Round Story — Morris Williams: Same Number, Different Player

Back to Morris Williams for the third time this project — the course where it all started with a 95 in May. Another 43 (+7) on the nine, and on the surface that looks like a plateau. It isn’t. The story is what moved underneath the number.

The Card

MORRIS WILLIAMS · JUN 30, 2026 · 9 holes
Score: 43 (+7)   |   Walked it

STROKES GAINED (vs scratch)
  Driving   -2.3      Approach  -1.6
  Short     -1.7      Putting   -1.2

Fairways: 4/7 (57%)   Greens: 5/9 (56%)   Putts: 19

The Headline: The Putter Came Back

Two weeks ago, in my first tournament, putting was the worst part of my game — 39 putts, hands flinching on short ones under pressure. I diagnosed it honestly: I had a pre-shot routine for every full swing but none for the putter, and the one part of my game without a routine was exactly the part that broke.

So I built a putting routine and made the mat a daily habit — fifteen minutes, every day, short putts and feel. Today the putter was my best category. From 0-5 feet I made 78%. From 6-10 feet, 100%. The short-putt hands held. The two three-putts I had came from long range — speed control, not the flinch. That’s the improvement loop this whole project runs on, start to finish: identify the leak, build the fix, make it a habit, watch it show up. Two weeks from worst to best.

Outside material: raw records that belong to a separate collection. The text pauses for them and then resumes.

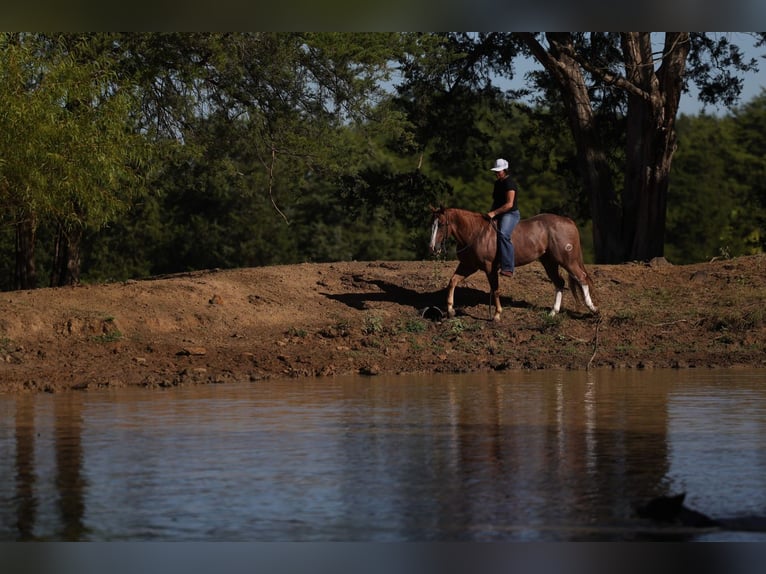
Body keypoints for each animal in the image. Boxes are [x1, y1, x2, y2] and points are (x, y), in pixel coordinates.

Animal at [429, 206, 598, 321]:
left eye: (441, 224)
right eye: (432, 224)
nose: (432, 247)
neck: (476, 233)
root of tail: (568, 221)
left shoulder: (490, 268)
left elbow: (495, 290)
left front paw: (497, 314)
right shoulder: (468, 266)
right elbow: (452, 282)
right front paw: (450, 310)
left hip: (567, 260)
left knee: (582, 278)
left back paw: (593, 309)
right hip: (549, 262)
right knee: (559, 282)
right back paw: (553, 312)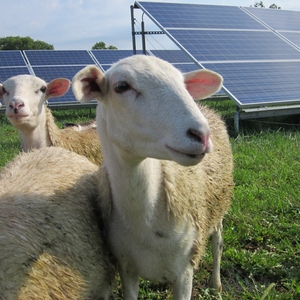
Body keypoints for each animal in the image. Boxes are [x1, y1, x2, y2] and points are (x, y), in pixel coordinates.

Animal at [71, 54, 233, 300]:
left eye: (183, 84)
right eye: (121, 87)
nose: (202, 135)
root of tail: (207, 107)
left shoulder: (185, 270)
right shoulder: (126, 267)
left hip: (217, 205)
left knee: (218, 241)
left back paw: (216, 283)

The 7 on Hole 4 — and Why It’s Not What It Looks Like

One hole accounted for most of the over-par: a 7 on the par-4 fourth. A wayward drive that stayed in bounds but left me with nothing. Here’s the part that matters, though — I didn’t compound it. Six-iron back into play, a 60-degree pitch to seventeen yards, two putts, walk off. The whole hole cost me on the tee shot, and then I took my medicine.

That’s the difference from the tournament two weeks ago, where bad breaks became nines because I kept trying to rescue them. Today a bad break became a bogey-plus, not a disaster. The damage control I said I needed to build — it showed up.

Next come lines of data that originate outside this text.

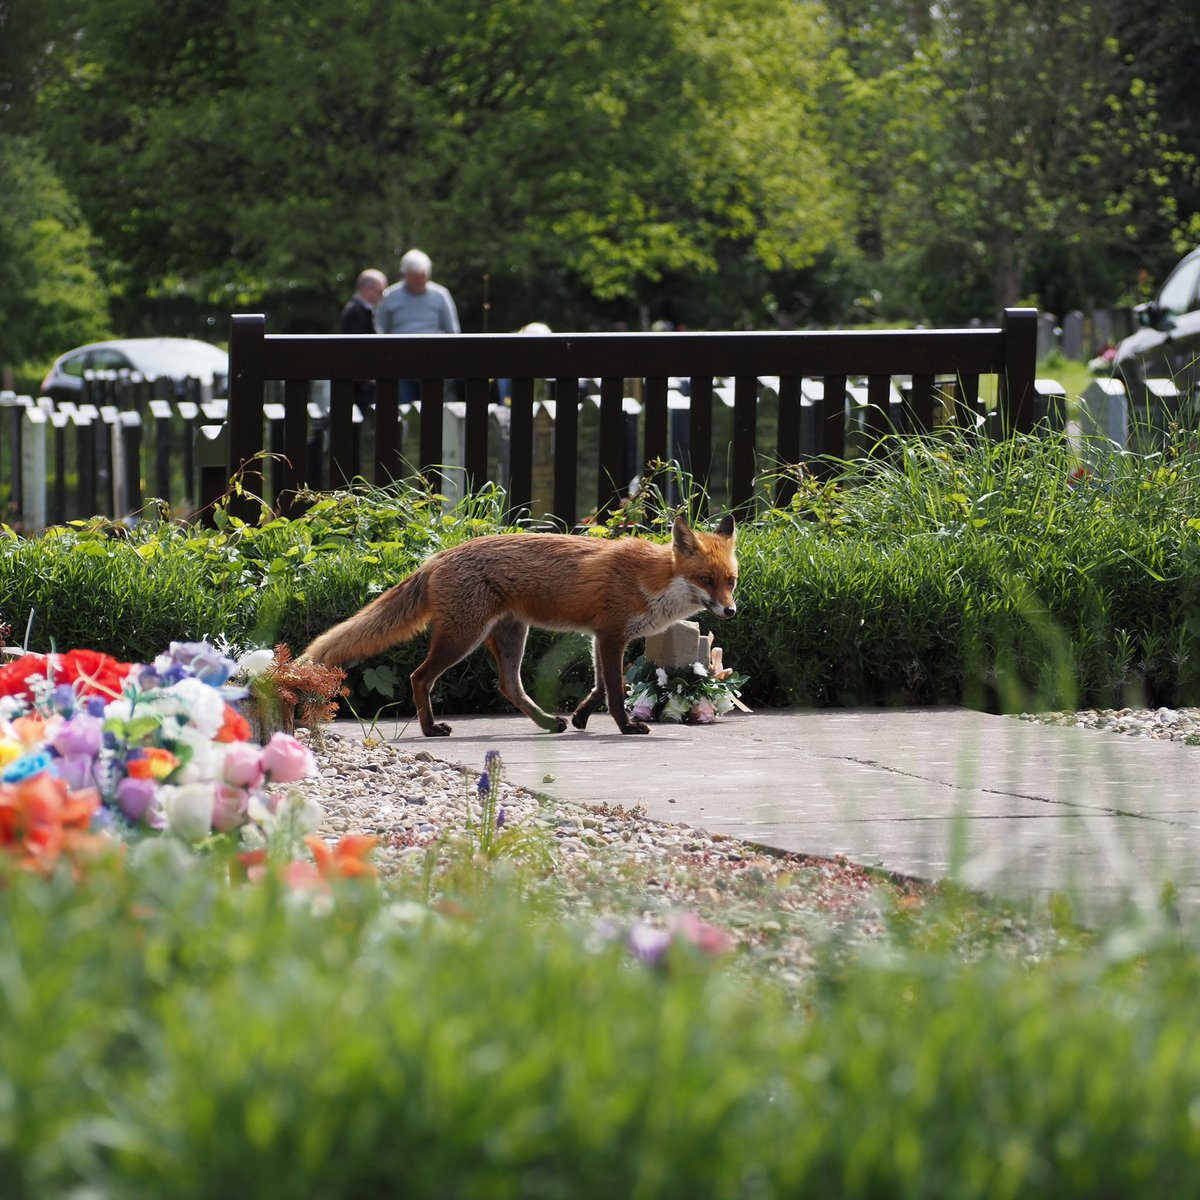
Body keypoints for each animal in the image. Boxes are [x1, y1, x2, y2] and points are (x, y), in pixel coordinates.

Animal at [302, 513, 729, 734]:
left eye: (732, 581)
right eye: (706, 579)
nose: (731, 612)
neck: (653, 581)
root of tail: (437, 556)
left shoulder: (599, 637)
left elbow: (599, 686)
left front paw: (580, 717)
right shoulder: (611, 636)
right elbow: (615, 690)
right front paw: (626, 727)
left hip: (510, 635)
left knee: (508, 685)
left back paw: (547, 723)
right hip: (463, 638)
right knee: (419, 677)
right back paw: (430, 728)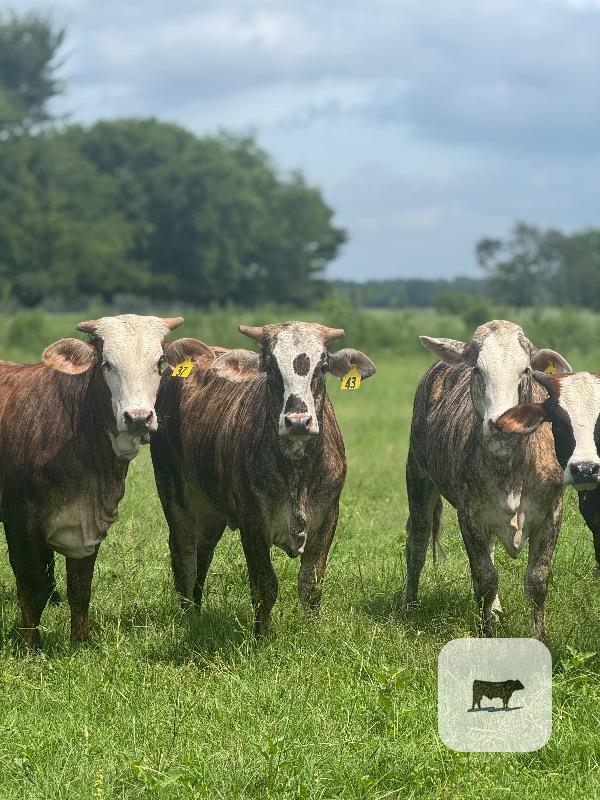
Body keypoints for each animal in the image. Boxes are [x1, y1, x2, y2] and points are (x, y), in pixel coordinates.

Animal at [0, 313, 183, 648]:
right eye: (106, 364)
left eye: (160, 362)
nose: (138, 417)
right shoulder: (18, 519)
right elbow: (31, 583)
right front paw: (31, 645)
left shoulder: (88, 522)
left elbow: (80, 585)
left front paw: (80, 642)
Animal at [150, 321, 375, 637]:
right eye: (269, 367)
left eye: (322, 367)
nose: (297, 421)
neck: (297, 471)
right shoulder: (252, 524)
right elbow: (264, 586)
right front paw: (261, 636)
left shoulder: (328, 518)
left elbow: (311, 584)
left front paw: (312, 631)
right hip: (173, 491)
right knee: (184, 554)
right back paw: (188, 615)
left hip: (211, 510)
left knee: (203, 552)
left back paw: (196, 609)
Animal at [405, 320, 571, 640]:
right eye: (477, 371)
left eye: (526, 370)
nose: (501, 423)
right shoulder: (469, 516)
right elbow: (484, 578)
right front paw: (487, 634)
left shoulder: (552, 511)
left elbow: (537, 580)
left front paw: (540, 637)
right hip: (417, 476)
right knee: (417, 541)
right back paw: (409, 606)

The strokes-gained data backs it: my driving accuracy was actually positive on the day. The entire driving deficit was that one penalty-cost tee shot. The corridor swing held — median 234 yards, longest 278 — I just had one wild one.

The Pattern Is Getting Clear

My scoring irons keep transferring — 3 for 3 on greens from 100-150 yards again, the band that used to be my worst. Putting is now a strength. Driving accuracy is fine. The strokes I lose now come from isolated events — one wild drive, a couple of long-iron misses — not a broad breakdown. That’s a good place to be. It means the stock game has arrived, and the remaining work is targeted, not foundational.

And I walked it, on a great morning. Third time at the course that humbled me in May, and it felt like a different player around the same holes.

Same number on the card as last time here. Underneath it: the putter came back, the damage control held, and the scoring irons transferred again. The number is the lagging indicator. The components moved.